To illustrate that visually, you can right-click on the cycle group in the n2 diagram above. This will collapse the cycle group to a single box, and you will see the resulting uncoupled, upper-triangular matrix structure that results.

Practically speaking, for a tiny problem like Sellar there won’t be any performance difference between putting the DirectSolver at the top, versus down in the cycle group. However, in larger models with hundreds or thousands of variables, the effect can be much more pronounced (e.g. if you’re trying to invert a dense 10000x10000 matrix when you could be handling only a 10x10).

More importantly, if you have models with high-fidelity codes like CFD or FEA in the hierarchy, you simply may not be able to use a DirectSolver at the top of the model, but there may still be a portion of the model where it makes sense. As you can see, understanding how to take advantage of the model hierarchy in order to customize the linear solver behavior becomes more important as your model complexity increases.

A More Realistic Example

Consider an aerostructural model of an aircraft wing comprised of a Computational Fluid Dynamics (CFD) solver, a simple finite-element beam analysis, with a fuel-burn objective and a \(C_l\) constraint.

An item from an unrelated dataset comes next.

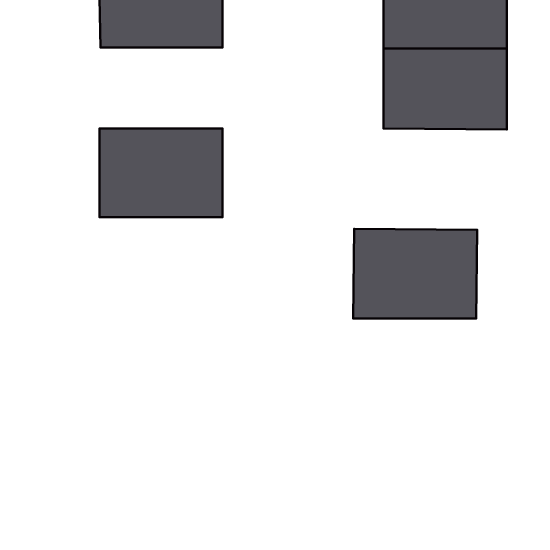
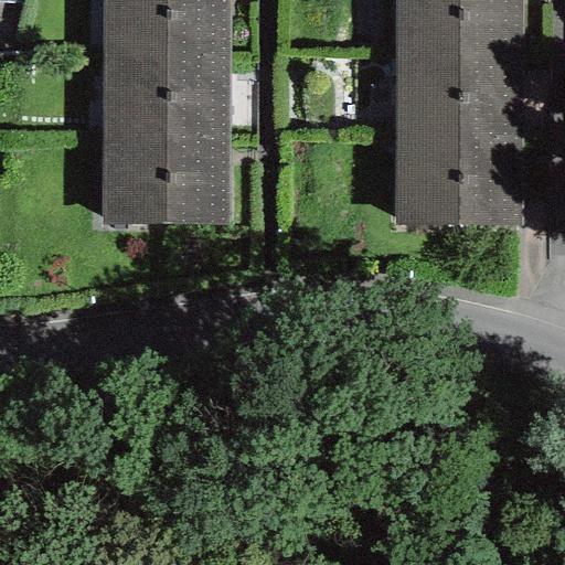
building: none -> [104,49,230,131]
building: [353,229,477,319] -> [393,131,520,223]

In OpenMDAO the model is set up as follows:

../../_images/aerostruct_n2.png

\(N^2\) diagram for an aerostructural model with linear solvers noted in ().

Note that this model has almost the exact same structure in its \(N^2\) diagram as the sellar problem. Specifically the coupling between the aerodynamics and structural analyses can be isolated from the rest of the model. Those two are grouped together in the aerostruct_cycle group, giving the top level of the model a feed-forward structure. There is a subtle difference though; the Sellar problem is constructed of all explicit components but this aerostructural problem has two implicit analyses in the aero and struct components. Practically speaking, the presence of a CFD component means that the model is too big to use a DirectSolver at the top level of its hierarchy.

Instead, based on the advice in the Theory Manual entry on selecting which kind of linear solver to use, the feed-forward structure on the top level indicates that the default LinearRunOnce solver is a good choice for that level of the model.

So now the challenge is to select a good linear solver architecture for the cycle group. One possible approach is to use the LinearBlockGS solver for the cycle, and then assign additional solvers to the aerodynamics and structural analyses.

Note

Choosing LinearBlockGaussSeidel is analogous to solving the nonlinear system with a NonLinearBlockGaussSeidel solver.

Despite the analogy, it is not required nor even advised that your linear solver architecture match your nonlinear solver architecture. It could very well be a better choice to use the PETScKrylov solver for the cycle level, even if the NonlinearBlockGS solver was set as the nonlinear solver.

The LinearBlockGS solver requires that any implicit components underneath it have their own linear solvers to converge their part of the overall linear system. So a PETScKrylov solver is used for aero and a DirectSolver is use for struct. Looking back at the figure above, notice that these solvers are all called out in their respective hierarchical locations.